We now need to know what is going on. There are basically two main ways to see the workflows that are running: by printing the workflow list or a single workflow report.
  • Workflow list

    From the command line we run:

    >> verdi workflow list
    

    This will list all the running workflows, showing the state of each step and each calculation (and, when present, each sub-workflow). It is the fastest way to have a snapshot of what your AiiDA workflow daemon is working on. An example output right after the AddnumbersWorkflow submission should be:

    + Workflow AddnumbersWorkflow (pk: 76) is RUNNING [0h:00m:14s ago]
    |-* Step: start [->stage2] is RUNNING
    | | Calculation ('Number sum', pk: 739) is TOSUBMIT
    |
    

    The pk number of each workflow is reported, a unique ID identifying that specific execution of the workflow, something necessary to retrieve it at any other time in the future (as explained in the next point).

  • Workflow report

    As explained, each workflow is equipped with a reporting facility the user can use to log any intermediate information, useful to debug the state or show some details. Moreover the report is also used by AiiDA as an error reporting tool: in case of errors encountered during the execution, the AiiDA daemon will copy the entire stack trace in the workflow report before halting its execution. To access the report we need the specific pk of the workflow. From the command line you would run:

    verdi workflow report PK_NUMBER
    

    while from the verdi shell the same operation requires to use the get_report() method:

    >> load_workflow(PK_NUMBER).get_report()
    

    In both variants, PK_NUMBER is the pk number of the workflow we want the report of. The load_workflow function loads a Workflow instance from its pk number, or from its uuid (given as a string).

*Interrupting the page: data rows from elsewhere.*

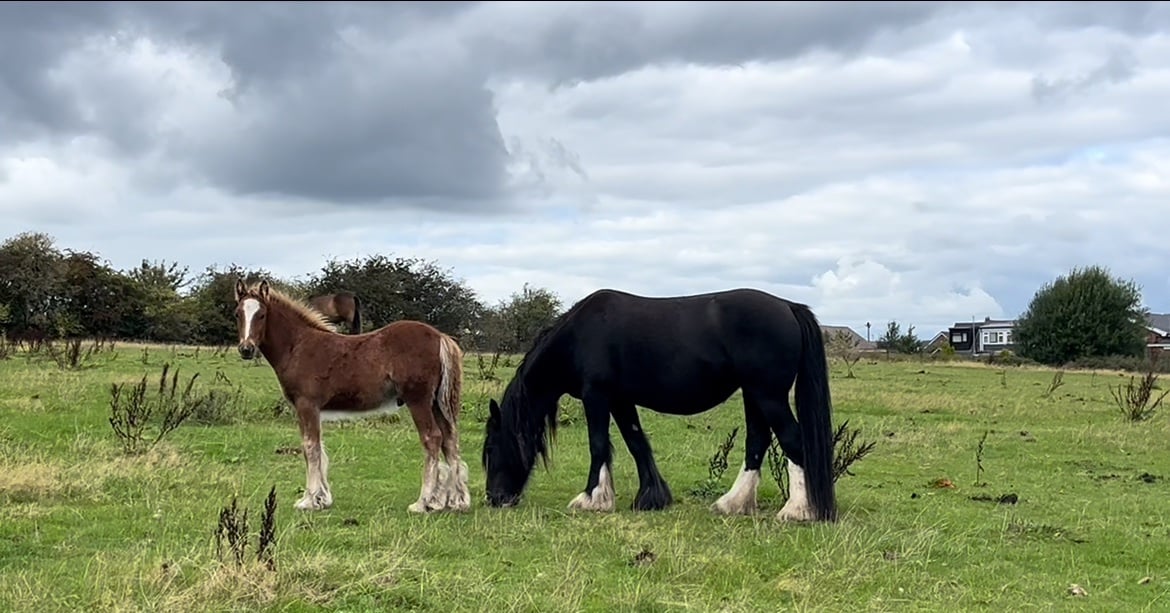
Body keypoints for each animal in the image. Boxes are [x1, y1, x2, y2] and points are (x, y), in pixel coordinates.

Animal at [233, 279, 470, 514]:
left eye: (262, 314)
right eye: (238, 313)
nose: (246, 349)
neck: (298, 345)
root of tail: (440, 337)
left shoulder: (306, 405)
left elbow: (310, 447)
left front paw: (309, 500)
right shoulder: (310, 409)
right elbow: (318, 448)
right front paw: (322, 498)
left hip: (418, 401)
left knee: (432, 438)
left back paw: (423, 502)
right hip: (436, 403)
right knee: (449, 439)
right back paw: (456, 500)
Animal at [481, 287, 838, 523]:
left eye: (492, 449)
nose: (495, 498)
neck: (579, 335)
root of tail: (788, 306)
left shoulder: (597, 395)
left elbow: (598, 445)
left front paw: (591, 499)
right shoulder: (620, 399)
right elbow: (636, 443)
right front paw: (651, 497)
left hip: (768, 395)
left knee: (793, 441)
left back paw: (798, 510)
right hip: (754, 395)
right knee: (757, 442)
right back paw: (732, 504)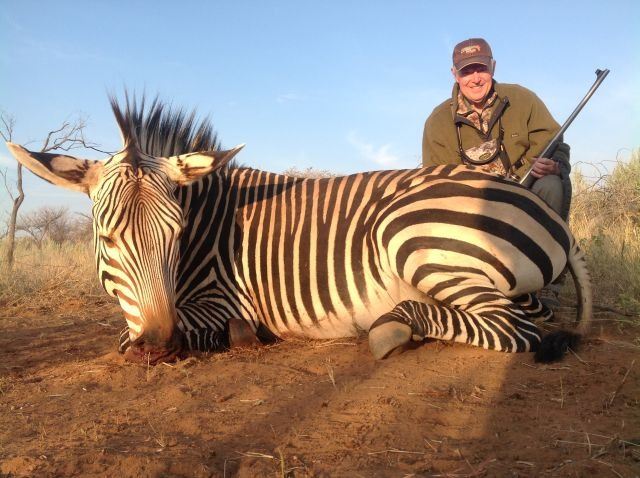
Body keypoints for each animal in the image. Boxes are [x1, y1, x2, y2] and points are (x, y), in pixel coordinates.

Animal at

    Once launched, the workflows will be handled by the daemon until the final step or until some error occurs. In the last case, the workflow gets halted and the report can be checked to understand what happened.

  • Workflow result

    As explained, when all the calculations are done it is useful to tag some nodes or quantities as results, using a custom string to be later searched and retrieved. This method works on the entire workflow and not on a single step.

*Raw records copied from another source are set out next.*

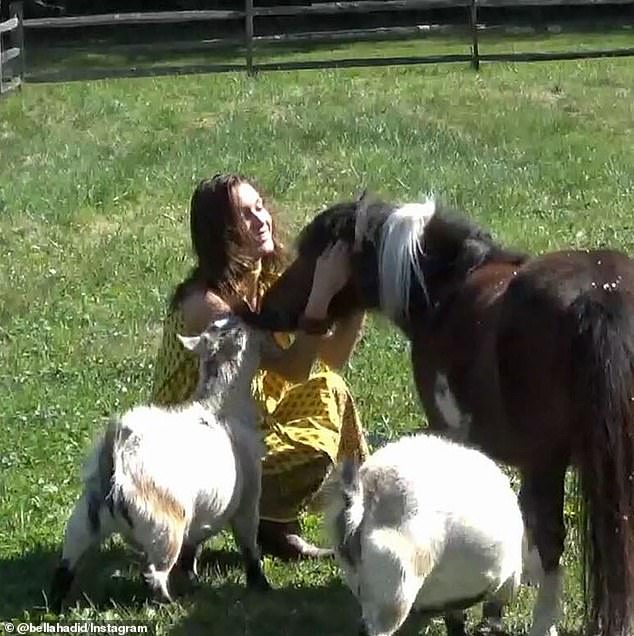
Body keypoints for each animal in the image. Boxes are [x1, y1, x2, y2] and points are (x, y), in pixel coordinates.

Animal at [50, 314, 272, 612]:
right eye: (238, 328)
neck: (220, 407)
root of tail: (115, 454)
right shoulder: (248, 497)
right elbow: (249, 544)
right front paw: (261, 584)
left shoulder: (199, 517)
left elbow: (192, 550)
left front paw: (193, 581)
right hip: (164, 525)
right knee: (153, 573)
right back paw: (169, 604)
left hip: (84, 519)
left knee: (65, 564)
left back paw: (55, 604)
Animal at [241, 195, 632, 636]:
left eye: (315, 254)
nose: (265, 310)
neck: (448, 288)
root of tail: (597, 298)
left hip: (549, 461)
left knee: (552, 538)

    To access the results we need the specific pk of the workflow. From the verdi shell, you can use the get_report() method:

    >> load_workflow(PK_NUMBER).get_results()
    

    In both variants, PK_NUMBER is the pk number of the workflow we want the report of.

  • Killing a workflow

    A user can also kill a workflow while it is running. This can be done with the following verdi command:

    >> verdi workflow kill PK_NUMBER_1 PK_NUMBER_2 PK_NUMBER_N
    

    where several pk numbers can be given. A prompt will ask for a confirmation; this can be avoided by using the -f option.

    An alternative way to kill an individual workflow is to use the kill method. In the verdi shell type:

    >> load_workflow(PK_NUMBER).kill()
    

Exercise

In the exercise you have to write a workflow for the addition of six numbers, using the workflow we just wrote as subworkflows.

For this workflow use:

  • Input parameters:
    params = {“w1”: {“a”: 2, “b”: 2.1, “c”: 1}, “w2”: {“a”: 2, “b”: 2.1, “c”: 4}}
  • start step:
    Use two sub workflows (the ones developed above) for the addition of three numbers:
    • Sub workflow with input w1 and calculate its sum (temp_result1)
    • Sub workflow with input w2 and calculate its sum (temp_result2)
  • stage2 step:
    final_result = temp_result1 + temp_result2 Add final_result to the workflow results and exit the workflow.

Some notes and tips:

  • You can attach a subworkflow similarly to how you attach a calculation: in the step, create the new subworkflow, set its parameters using set_parameters, store it, call the start() method, and then call self.attach_workflow(wobject) to attach it to the current step.
  • If you want to pass intermediate data from one step to another, you can set the data as a workflow attibute: in a step, call self.add_attribute(attr_name, attr_value), and retrieve it in another step using attr_value = self.get_attribute(attr_name). Values can be any JSON-serializable value, or an AiiDA node.